The members of the Rama Committee and the United Planets, both based on the Moon, have been monitoring events inside Rama and giving feedback. The Hermian colonists have concluded that Rama is a potential threat and send a rocket-mounted nuclear bomb to destroy it should it prove to pose a threat. Lt. Boris Rodrigo takes advantage of the five minute transmission delay and uses a pair of wire cutters to defuse the bomb and its control.

As Rama approaches perihelion, and on their final expedition, the crew decide to visit the city closest to their point of entry, christened "London", and use a laser to cut open one of the "buildings" to see what it houses. They discover transparent pedestals containing holograms of various artefacts, which they theorise are used by the Ramans as templates for creating tools and other objects. One hologram appears to be a uniform with bandoliers, straps and pockets that suggests the size and shape of the Ramans. As the crew photographs some of the holograms, the biots begin returning to the cylindrical sea, where they are recycled by aquatic biots ('sharks') and the six striplights that illuminate Rama's interior start to dim, prompting the explorers to leave Rama and to re-board Endeavour.

With Endeavour a safe distance away, Rama reaches perihelion and utilizes the Sun's gravitational field, and its mysterious "space drive", to perform a slingshot manoeuvre which flings it out of the Solar System and towards an unknown destination in the direction of the Large Magellanic Cloud.

Ending
The book was meant to stand alone, although its final sentence suggests otherwise:

Clarke denied that this sentence was a hint that the story might be continued. In his foreword to the book's sequel, he stated that it was just a good way to end the first book, and that he added it during a final revision.

Reception
John Leonard of The New York Times, while finding Clarke "benignly indifferent to the niceties of characterization," praised the novel for conveying "that chilling touch of the alien, the not-quite-knowable, that distinguishes sci-fi at its most technically imaginative." Other reviewers have also commented on Clarke's lack of character development and overemphasis on realism.

### [Extracted information]
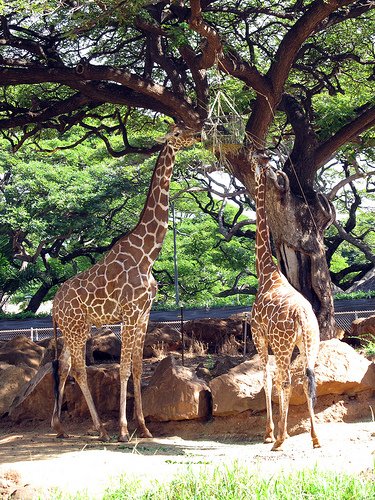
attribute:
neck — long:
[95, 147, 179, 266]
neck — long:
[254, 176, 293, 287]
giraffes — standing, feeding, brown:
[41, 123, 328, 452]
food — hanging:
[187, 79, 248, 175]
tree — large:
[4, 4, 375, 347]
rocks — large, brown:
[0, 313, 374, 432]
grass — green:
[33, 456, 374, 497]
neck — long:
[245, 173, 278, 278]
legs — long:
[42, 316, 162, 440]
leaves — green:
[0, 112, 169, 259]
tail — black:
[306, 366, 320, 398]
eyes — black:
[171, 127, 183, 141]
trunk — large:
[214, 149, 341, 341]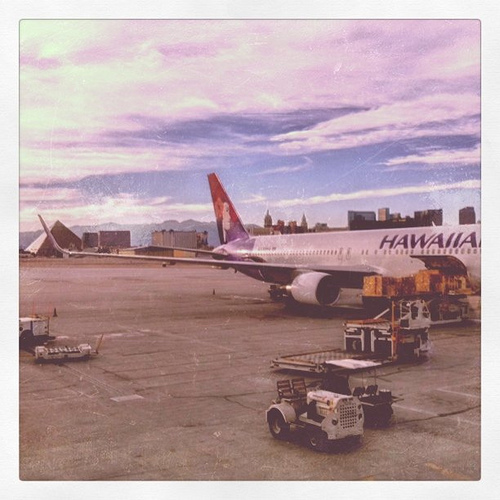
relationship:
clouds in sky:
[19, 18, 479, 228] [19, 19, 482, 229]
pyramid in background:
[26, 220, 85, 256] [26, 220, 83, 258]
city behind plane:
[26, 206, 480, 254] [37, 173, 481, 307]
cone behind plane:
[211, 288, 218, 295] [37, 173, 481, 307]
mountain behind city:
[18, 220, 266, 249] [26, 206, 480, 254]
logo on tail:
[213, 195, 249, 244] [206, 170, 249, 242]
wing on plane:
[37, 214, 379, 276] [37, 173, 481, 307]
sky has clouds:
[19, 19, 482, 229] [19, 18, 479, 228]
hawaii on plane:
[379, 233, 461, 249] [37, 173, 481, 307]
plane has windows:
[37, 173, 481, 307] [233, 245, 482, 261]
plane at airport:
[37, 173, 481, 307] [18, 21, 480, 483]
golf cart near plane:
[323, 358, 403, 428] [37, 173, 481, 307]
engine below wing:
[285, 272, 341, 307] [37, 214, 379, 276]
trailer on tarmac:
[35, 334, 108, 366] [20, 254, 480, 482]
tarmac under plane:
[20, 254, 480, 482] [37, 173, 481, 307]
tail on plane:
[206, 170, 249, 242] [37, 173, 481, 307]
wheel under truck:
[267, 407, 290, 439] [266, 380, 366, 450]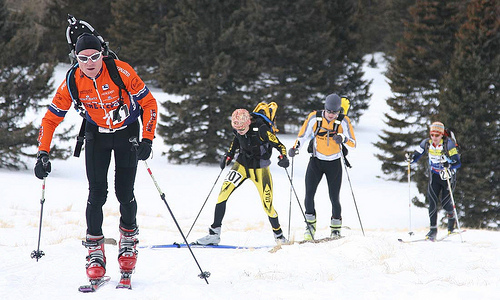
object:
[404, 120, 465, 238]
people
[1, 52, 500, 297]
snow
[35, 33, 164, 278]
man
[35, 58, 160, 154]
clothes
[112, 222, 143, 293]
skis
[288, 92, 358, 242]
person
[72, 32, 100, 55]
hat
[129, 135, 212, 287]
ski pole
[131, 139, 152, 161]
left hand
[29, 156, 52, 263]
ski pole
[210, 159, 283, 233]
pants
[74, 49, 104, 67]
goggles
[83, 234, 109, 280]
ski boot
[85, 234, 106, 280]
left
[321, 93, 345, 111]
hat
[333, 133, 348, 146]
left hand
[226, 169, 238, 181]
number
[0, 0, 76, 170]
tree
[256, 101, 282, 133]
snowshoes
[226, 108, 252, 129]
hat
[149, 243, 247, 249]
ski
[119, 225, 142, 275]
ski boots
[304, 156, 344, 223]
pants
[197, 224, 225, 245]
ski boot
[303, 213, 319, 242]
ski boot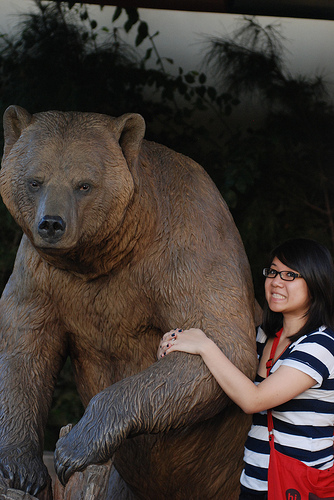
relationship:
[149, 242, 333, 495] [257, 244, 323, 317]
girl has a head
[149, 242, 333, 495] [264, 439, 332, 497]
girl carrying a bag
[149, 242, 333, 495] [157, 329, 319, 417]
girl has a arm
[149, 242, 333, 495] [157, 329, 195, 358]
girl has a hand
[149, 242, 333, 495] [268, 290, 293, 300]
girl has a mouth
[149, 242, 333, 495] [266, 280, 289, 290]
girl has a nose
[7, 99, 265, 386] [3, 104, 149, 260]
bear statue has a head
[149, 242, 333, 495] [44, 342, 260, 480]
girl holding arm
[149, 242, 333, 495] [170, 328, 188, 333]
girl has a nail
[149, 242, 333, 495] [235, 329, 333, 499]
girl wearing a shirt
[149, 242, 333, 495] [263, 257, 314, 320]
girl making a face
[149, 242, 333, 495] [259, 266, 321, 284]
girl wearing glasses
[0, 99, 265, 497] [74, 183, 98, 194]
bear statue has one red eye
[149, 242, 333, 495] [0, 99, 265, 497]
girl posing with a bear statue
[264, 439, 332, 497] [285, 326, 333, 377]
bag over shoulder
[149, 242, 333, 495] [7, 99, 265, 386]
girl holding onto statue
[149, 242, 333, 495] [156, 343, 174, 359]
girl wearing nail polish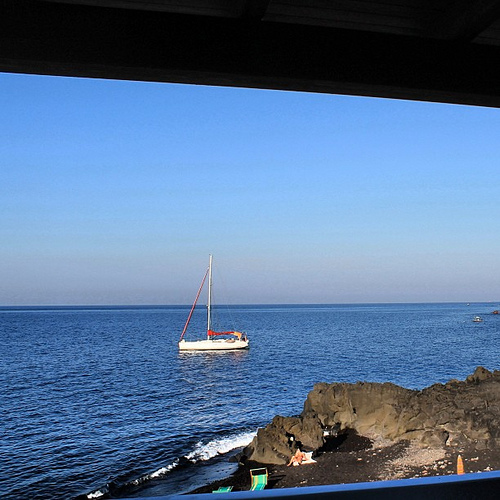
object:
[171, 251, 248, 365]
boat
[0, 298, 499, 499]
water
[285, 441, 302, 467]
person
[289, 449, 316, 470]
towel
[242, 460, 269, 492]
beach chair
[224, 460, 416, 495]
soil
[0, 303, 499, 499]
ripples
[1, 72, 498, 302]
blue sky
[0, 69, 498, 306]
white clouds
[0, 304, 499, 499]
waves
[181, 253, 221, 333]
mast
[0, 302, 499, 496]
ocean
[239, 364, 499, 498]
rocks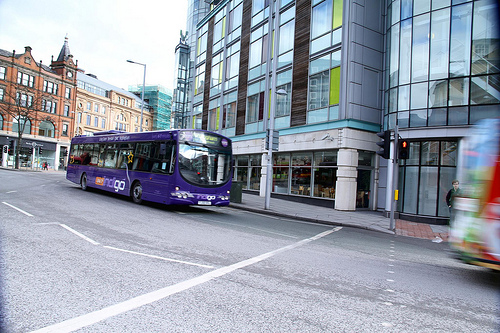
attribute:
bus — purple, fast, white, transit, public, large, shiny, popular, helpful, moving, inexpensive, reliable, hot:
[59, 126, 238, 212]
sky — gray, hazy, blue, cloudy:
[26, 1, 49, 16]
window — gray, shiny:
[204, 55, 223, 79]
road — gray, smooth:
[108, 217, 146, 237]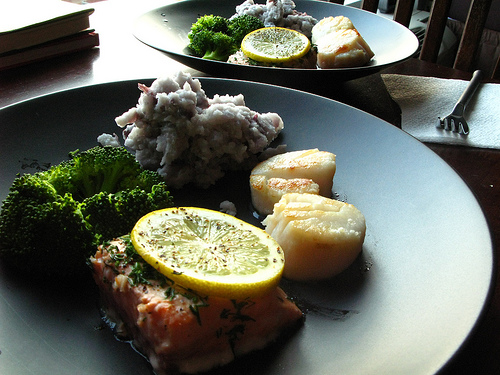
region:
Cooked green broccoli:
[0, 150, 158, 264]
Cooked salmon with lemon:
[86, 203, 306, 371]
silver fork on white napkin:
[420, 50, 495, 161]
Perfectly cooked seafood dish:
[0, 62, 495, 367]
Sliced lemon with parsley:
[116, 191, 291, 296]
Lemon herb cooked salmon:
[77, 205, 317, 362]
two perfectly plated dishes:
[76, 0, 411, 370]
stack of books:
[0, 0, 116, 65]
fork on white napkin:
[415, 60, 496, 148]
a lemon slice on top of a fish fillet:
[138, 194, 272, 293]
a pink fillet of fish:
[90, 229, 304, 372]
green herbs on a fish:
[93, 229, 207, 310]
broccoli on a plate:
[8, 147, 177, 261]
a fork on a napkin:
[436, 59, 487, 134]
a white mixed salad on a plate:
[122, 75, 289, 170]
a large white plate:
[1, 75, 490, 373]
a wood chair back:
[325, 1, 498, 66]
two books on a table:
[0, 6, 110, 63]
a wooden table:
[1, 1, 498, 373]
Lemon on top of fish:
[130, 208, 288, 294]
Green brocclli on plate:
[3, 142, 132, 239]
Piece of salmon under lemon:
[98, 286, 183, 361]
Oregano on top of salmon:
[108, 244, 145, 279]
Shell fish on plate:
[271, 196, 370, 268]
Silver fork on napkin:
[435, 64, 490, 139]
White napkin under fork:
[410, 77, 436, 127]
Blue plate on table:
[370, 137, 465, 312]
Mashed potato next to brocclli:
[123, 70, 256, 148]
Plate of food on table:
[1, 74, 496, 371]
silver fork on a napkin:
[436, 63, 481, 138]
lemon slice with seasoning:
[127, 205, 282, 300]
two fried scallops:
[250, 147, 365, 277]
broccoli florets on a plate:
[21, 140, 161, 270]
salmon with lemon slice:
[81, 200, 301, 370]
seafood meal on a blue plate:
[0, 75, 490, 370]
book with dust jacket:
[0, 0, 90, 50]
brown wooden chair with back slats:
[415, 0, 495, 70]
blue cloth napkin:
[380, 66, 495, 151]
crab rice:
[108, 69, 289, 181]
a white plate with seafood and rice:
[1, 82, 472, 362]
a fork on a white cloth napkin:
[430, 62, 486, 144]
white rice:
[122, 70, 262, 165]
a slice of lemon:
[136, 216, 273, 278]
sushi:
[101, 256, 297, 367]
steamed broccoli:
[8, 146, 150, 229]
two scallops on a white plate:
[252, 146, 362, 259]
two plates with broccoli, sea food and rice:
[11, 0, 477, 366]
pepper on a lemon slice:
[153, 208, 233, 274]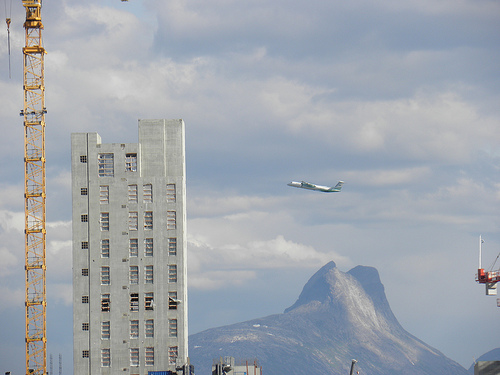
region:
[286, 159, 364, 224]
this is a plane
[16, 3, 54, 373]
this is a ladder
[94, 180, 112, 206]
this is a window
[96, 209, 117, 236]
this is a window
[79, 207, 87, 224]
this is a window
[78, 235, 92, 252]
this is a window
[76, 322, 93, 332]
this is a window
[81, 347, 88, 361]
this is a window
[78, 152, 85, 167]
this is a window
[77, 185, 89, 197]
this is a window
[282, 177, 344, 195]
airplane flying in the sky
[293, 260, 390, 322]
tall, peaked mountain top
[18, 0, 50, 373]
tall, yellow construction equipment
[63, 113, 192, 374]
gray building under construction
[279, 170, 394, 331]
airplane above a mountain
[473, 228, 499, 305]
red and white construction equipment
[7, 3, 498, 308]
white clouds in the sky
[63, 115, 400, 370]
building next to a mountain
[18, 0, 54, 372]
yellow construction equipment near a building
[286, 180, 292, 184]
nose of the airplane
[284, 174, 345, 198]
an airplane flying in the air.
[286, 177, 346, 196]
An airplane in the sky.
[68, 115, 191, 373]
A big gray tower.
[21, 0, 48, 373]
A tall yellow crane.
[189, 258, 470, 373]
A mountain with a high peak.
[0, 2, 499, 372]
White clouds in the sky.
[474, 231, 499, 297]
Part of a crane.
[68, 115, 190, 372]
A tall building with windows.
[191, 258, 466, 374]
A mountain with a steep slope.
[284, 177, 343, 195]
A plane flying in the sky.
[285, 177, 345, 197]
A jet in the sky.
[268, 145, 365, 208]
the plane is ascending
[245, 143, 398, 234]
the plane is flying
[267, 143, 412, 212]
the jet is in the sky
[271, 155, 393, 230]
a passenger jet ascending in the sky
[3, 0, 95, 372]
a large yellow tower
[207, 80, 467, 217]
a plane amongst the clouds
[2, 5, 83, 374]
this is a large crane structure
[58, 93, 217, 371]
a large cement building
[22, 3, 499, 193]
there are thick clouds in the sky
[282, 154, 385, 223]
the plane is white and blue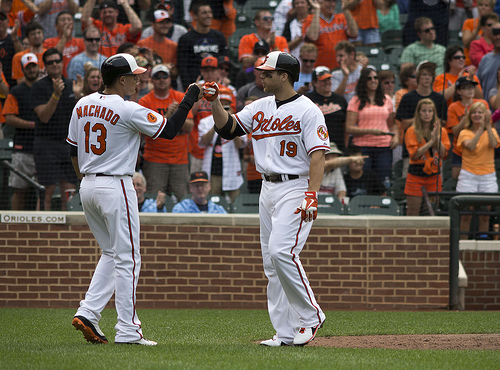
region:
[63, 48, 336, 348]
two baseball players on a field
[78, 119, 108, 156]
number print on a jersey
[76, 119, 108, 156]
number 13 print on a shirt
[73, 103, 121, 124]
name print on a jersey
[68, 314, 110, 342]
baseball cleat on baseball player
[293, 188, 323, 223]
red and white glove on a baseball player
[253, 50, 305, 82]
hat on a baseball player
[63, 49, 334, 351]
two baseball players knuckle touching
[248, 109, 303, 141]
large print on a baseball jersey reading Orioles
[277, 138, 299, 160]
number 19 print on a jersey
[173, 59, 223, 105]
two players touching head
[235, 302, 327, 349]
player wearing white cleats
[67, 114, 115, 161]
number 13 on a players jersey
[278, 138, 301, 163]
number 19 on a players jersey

### [Goal]
In the Rama plot summary, what tool does Lt. Boris Rodrigo use to defuse the bomb?

### [Solution to this exercise]
A pair of wire cutters.